Children's essential social, emotional and life skills are developed when they are babies and young children.  Those who have stable, loving, consistent, fun childhoods have a greater chance of developing into healthy teenagers and happier adults, with better job prospects, healthy relationships and improved mental and physical health.

We believe that it is crucial to spend time with parents and their young children. 

Home-Start's approach means that families who haven’t felt comfortable engaging with other services feel able to work with our volunteers.

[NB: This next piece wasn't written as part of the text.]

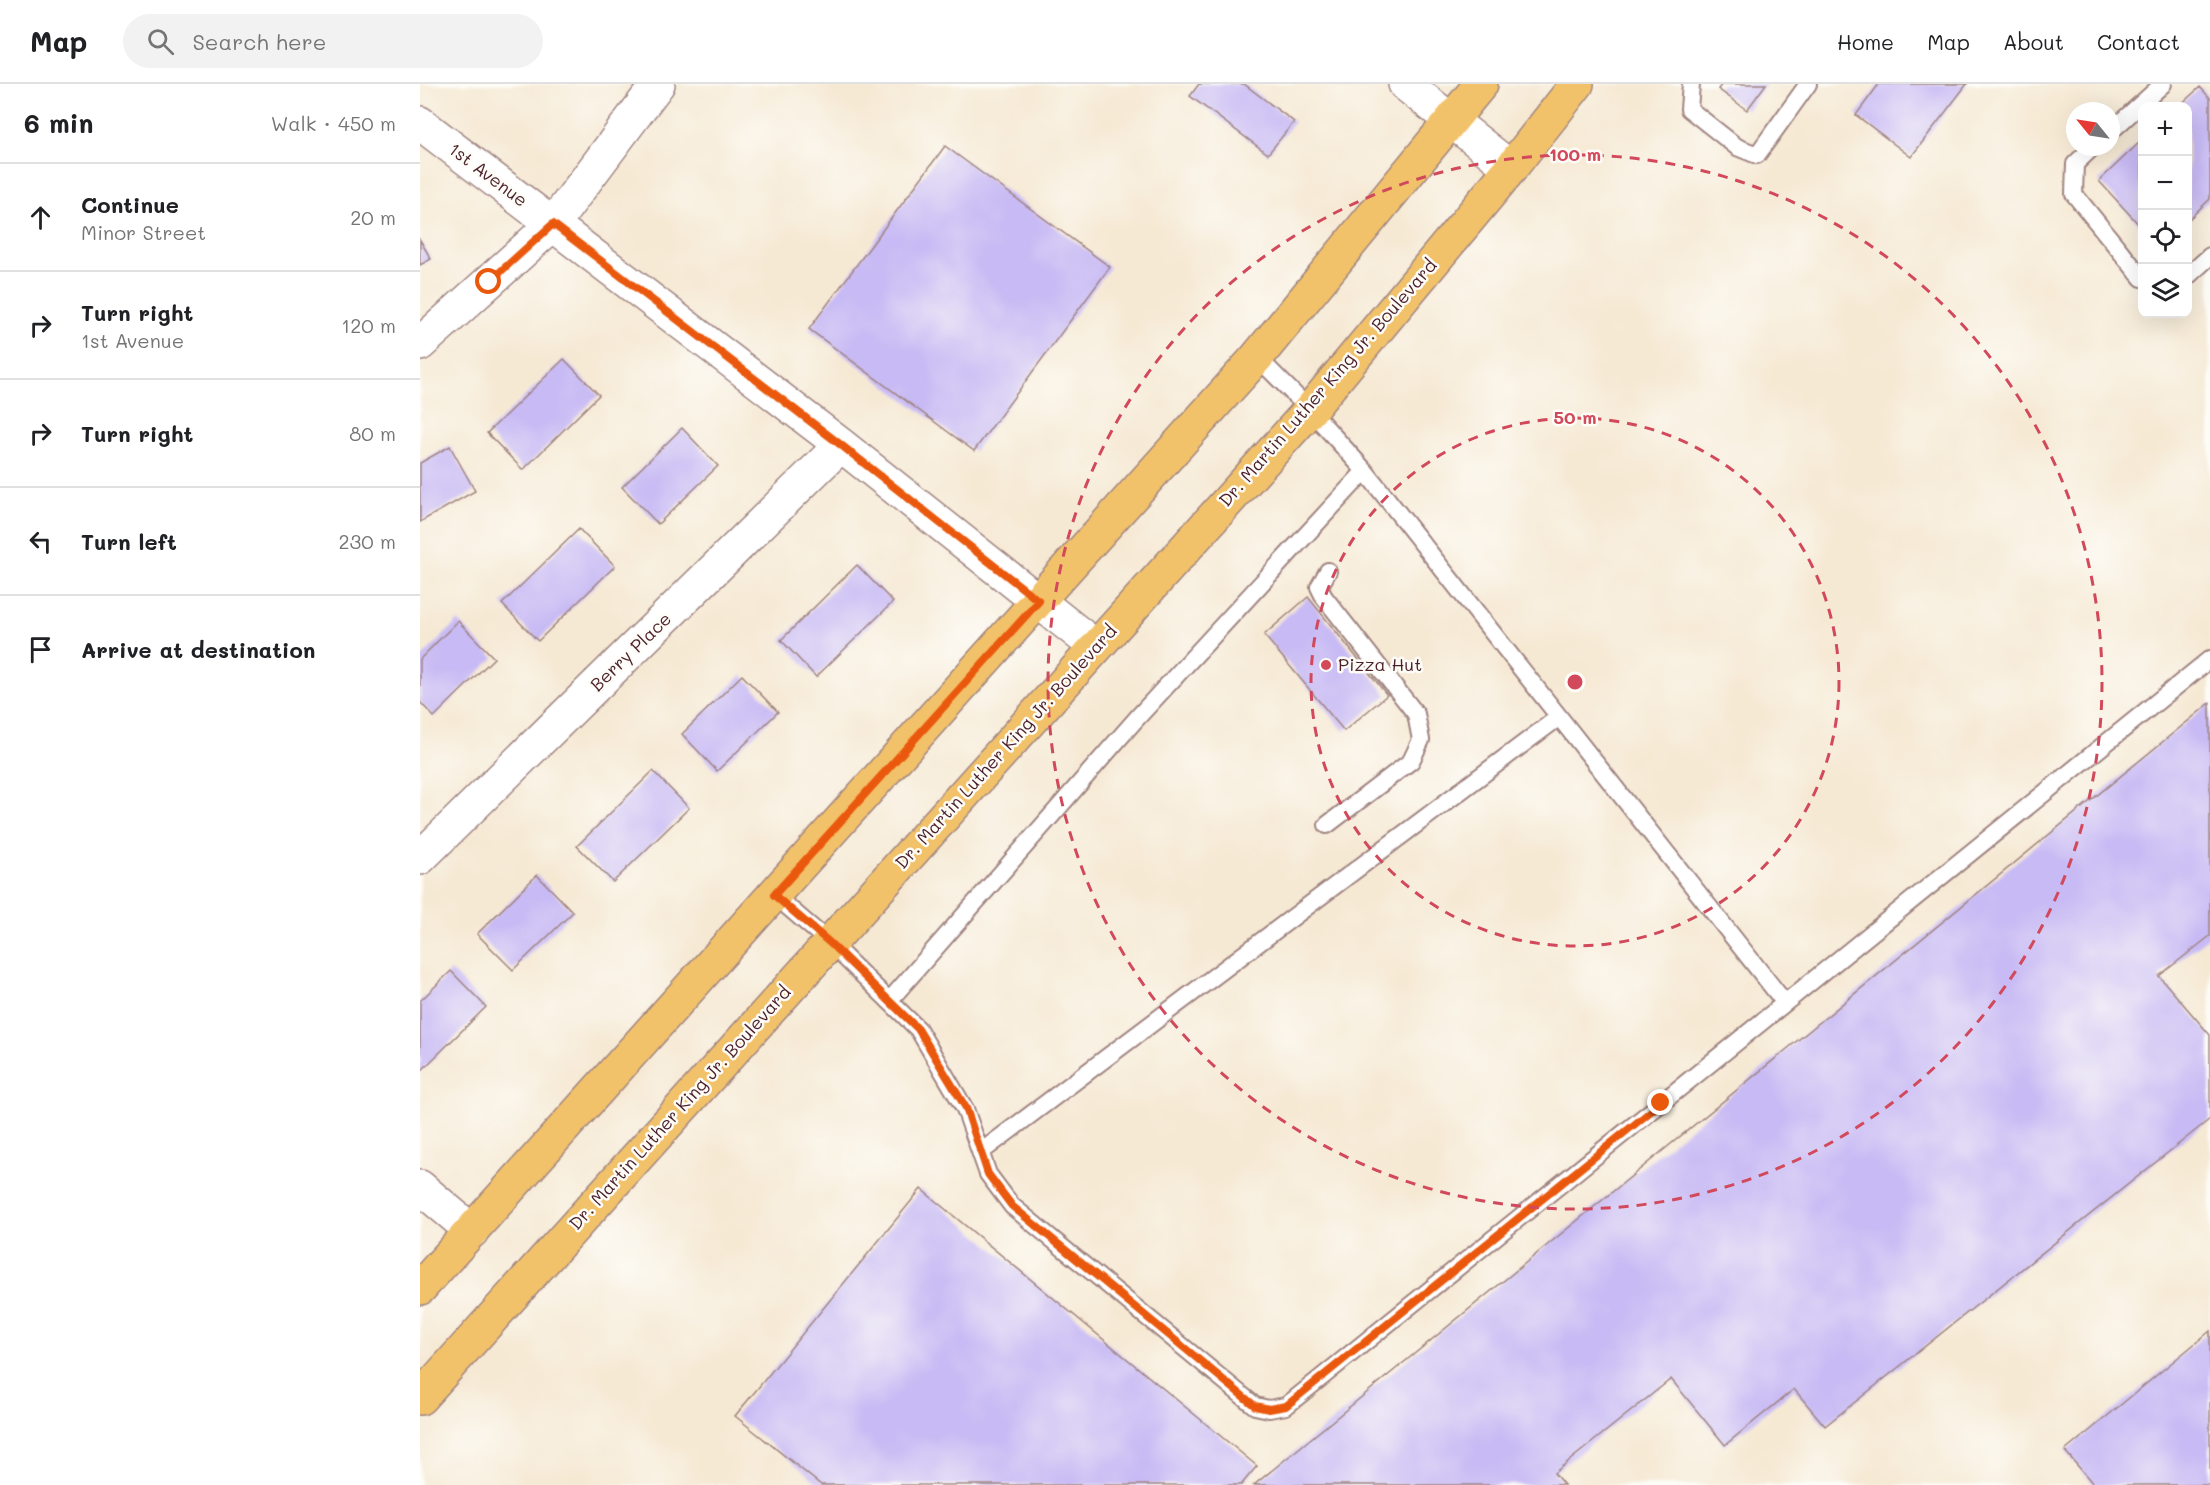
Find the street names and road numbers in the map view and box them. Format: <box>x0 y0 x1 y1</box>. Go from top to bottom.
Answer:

To us, it makes more sense to spend £1,500 to support a family with young children for a year - before their problems escalate. The alternative is to to keep on spending " £17 billion per year on addressing damaging problems that affect children and young people such as mental health problems, going into care, dropping out of school, unemployment and youth crime". (Source: Early Intervention Foundation). 

Graham Allen MP said:

A central component of Home-Start’s service is to provide support early, before family problems or pressures evolve into deeper and more challenging forms of family crisis. This early intervention approach enables families to strengthen their own capabilities and gives them a vital source of sustained support.  Given the difficult social and economic forces that are currently affecting families across the country, it is my hope that Home-Start will continue to steadfastly support vulnerable families.

Professor Tanya Byron said:

There are lots of people who might have come to us [Child and Adult Mental Health Services], but who didn’t because they had input from you [Home-Start].